See a 10-foot-tall jackalope, learn about the history of Spam and experience the calm of a Japanese garden as you journey along Interstate 90.

Interstate 90—the longest interstate in the United States, covering 3,021 miles from Washington to Massachusetts—cuts through the Black Hills and Badlands of South Dakota before passing through Minnesota and on to major Midwest destinations like Madison, Wisconsin; Chicago; and Cleveland. Break up your drive with little-known or quirky stops like these.

falls park big sioux river south dakota
Falls Park
| Credit: John Noltner

South Dakota

Wall Drug, Wall—Exit 110

A 10-foot-tall jackalope (saddled for riding) and 80-foot-long dinosaur with light bulb eyes compete for camera time at this sprawling Black Hills palace of kitsch, 55 miles east of Rapid City. Nearly 2 million visitors per year drink the famous free ice water, prospect in the DIY gold mine and browse Western gear.

Falls Park, Sioux Falls—Exit 400

Each second, 7,400 gallons of Big Sioux River water plunge 100 feet over pink quartzite ledges in the heart of the city at Falls Park.
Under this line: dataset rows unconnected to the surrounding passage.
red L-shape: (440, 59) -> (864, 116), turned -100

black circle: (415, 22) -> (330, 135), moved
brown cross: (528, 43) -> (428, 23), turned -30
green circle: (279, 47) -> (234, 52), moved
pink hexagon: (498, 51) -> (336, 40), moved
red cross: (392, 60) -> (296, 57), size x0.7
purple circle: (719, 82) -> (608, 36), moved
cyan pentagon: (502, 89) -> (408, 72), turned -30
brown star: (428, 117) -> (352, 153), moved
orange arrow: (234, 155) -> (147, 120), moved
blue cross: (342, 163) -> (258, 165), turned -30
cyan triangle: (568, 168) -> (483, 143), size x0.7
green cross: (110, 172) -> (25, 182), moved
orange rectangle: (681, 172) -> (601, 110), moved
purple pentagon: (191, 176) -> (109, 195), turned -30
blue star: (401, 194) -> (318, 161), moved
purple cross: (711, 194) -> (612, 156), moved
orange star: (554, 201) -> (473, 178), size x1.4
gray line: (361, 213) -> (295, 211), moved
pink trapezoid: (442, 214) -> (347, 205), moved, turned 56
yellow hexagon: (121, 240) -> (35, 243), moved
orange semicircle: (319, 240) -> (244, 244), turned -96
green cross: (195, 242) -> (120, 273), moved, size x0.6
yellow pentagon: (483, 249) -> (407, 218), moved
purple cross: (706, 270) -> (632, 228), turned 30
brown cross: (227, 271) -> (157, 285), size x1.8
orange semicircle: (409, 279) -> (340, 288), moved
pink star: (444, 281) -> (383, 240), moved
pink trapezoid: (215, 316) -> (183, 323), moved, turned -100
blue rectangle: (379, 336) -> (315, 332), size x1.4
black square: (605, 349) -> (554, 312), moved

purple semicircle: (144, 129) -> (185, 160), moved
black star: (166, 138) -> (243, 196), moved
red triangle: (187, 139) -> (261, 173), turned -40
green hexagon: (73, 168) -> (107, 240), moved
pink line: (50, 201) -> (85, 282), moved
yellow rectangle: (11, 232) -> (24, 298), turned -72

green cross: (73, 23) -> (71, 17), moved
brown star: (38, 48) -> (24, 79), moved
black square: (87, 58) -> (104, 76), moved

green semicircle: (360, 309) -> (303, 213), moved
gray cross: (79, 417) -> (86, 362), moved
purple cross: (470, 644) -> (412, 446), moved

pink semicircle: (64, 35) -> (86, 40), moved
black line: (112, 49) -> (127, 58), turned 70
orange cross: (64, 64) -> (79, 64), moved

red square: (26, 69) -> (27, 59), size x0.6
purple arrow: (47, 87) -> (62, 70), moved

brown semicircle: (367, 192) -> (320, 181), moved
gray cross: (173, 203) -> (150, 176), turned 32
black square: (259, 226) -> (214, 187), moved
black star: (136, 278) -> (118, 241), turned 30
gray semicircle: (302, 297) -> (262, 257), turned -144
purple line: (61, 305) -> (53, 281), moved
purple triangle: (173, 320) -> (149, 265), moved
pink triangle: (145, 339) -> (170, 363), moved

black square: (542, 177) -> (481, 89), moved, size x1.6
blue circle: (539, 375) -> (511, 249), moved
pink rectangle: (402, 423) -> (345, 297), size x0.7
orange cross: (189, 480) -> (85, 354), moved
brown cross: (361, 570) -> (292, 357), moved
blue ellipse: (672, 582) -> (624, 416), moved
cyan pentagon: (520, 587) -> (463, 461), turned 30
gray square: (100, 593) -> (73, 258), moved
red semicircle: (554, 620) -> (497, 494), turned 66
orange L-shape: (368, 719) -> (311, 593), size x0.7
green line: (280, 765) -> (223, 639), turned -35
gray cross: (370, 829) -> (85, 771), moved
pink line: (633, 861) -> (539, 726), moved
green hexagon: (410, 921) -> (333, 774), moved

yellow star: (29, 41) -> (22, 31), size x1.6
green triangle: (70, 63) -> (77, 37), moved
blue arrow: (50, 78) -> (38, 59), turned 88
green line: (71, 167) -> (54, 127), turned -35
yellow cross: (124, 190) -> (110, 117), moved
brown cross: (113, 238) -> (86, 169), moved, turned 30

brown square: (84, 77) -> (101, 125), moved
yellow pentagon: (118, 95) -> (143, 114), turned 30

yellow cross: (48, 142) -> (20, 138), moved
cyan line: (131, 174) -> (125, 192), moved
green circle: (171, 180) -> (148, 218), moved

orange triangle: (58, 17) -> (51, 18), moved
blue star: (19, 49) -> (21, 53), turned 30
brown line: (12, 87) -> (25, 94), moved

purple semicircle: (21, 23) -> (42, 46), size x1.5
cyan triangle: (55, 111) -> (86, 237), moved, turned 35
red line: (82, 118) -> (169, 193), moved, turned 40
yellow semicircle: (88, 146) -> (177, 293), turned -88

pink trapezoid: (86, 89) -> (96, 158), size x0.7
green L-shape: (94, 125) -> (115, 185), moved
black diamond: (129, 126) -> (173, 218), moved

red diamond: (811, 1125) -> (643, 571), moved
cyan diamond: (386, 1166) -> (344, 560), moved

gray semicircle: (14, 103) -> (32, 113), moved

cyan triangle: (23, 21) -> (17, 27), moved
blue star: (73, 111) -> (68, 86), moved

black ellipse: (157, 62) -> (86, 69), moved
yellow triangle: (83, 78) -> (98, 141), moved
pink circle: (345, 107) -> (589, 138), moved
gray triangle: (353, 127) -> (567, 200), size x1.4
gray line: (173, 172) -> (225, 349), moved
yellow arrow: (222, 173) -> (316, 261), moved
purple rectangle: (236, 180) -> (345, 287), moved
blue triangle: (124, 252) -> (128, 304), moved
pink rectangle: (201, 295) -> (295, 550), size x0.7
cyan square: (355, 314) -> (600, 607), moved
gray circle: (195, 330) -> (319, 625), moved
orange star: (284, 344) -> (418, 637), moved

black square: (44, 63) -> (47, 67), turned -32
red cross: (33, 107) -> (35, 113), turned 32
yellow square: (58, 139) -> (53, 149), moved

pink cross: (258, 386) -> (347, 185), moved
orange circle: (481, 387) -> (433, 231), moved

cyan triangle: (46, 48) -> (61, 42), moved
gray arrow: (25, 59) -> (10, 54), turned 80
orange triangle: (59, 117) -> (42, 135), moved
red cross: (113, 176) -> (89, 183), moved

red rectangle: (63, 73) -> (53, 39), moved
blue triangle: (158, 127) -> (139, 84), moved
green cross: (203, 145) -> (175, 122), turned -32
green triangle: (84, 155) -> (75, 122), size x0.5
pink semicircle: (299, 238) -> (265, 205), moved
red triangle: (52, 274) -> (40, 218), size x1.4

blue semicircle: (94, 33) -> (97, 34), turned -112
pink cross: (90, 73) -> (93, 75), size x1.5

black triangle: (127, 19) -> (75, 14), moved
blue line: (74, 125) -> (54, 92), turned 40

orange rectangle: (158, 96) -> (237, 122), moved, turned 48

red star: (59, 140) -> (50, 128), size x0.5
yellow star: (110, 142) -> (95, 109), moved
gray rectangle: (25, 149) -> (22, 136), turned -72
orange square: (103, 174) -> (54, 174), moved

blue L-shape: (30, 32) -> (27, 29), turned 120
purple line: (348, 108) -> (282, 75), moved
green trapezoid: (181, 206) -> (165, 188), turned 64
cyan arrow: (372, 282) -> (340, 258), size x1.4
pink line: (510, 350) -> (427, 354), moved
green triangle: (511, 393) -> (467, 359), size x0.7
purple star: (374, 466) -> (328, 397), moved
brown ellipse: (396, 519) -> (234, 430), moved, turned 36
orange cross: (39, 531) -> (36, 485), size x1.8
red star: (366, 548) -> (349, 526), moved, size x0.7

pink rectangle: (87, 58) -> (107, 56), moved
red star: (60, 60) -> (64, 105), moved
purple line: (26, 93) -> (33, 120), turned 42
Climb a five-story tower for the best view. Also check out sculptures and historical buildings, like the 1908 Sioux Falls Light and Power structure and 1881 Queen Bee Mill. If you've got time, there's outdoor adventure and public art, too.

blue mounds state park
Credit: John Noltner


Blue Mounds State Park, Luverne—Exit 12

Settlers called the park's landmark Sioux quartzite cliff the Blue Mound, and the name stuck. Prairie pleasures abound at Blue Mounds, such as watching bison graze on wild grasses, seeing prickly pear cacti bloom in June and July, and hiking windswept trails rife with wildlife.

Spam Museum, Austin—Exit 178A

Learn all about the history of this spiced ground ham and pork product and the Hormel family who created it at the free Spam Museum. A curated assortment of Spam commercials from around the world will have you giggling. And if you've been dying to know how many Spam cans tall you are, you'll  finally get your answer.


Ishnala Supper Club, Wisconsin Dells—Exit 89 or 92

Supper clubs didn't start in Wisconsin, but they flourished here. Ishnala is set on a bluff overlooking Mirror Lake, in a space with rustic cabin ambience. Reservations aren't accepted, so if you have to wait for a table, sip a brandy Old-Fashioned and ponder: Prime rib? Steak? Seafood? It's all good here.

anderson japanese gardens
Credit: Bob Stefko


Anderson Japanese Gardens, Rockford—Exit 12 or 15

Experience a sense of calm, renewal and discovery at this 12-acre haven designed to invigorate the soul. In addition to gardens, streams, waterfalls, winding pathways and koi-filled ponds, the Rockford site offers tea ceremonies and instruction in yoga, meditation, origami and calligraphy.


RV/MH Hall of Fame and Museum, Elkhart—Exit 96

Trace the evolution of a leisure travel revolution in the RV Capital of the World. (Around 80 percent of recreational vehicles are made near Elkhart.) The models parked in the museum's faux campground span more than a century. The oldest? A 1913 Earl Travel Trailer attached to a Model T Ford.

prestis bakery and cafe
Credit: Kevin J. Miyazaki


Little Italy, Cleveland—Exit 177

Restaurants, boutiques, art galleries and museums beckon in this walkable neighborhood just east of downtown. Italians who began settling here in the late 1800s created a delicious legacy. Taste it at family-owned Presti's Bakery and Cafe, home of cannoli, tiramisu and huge cream puffs since 1903.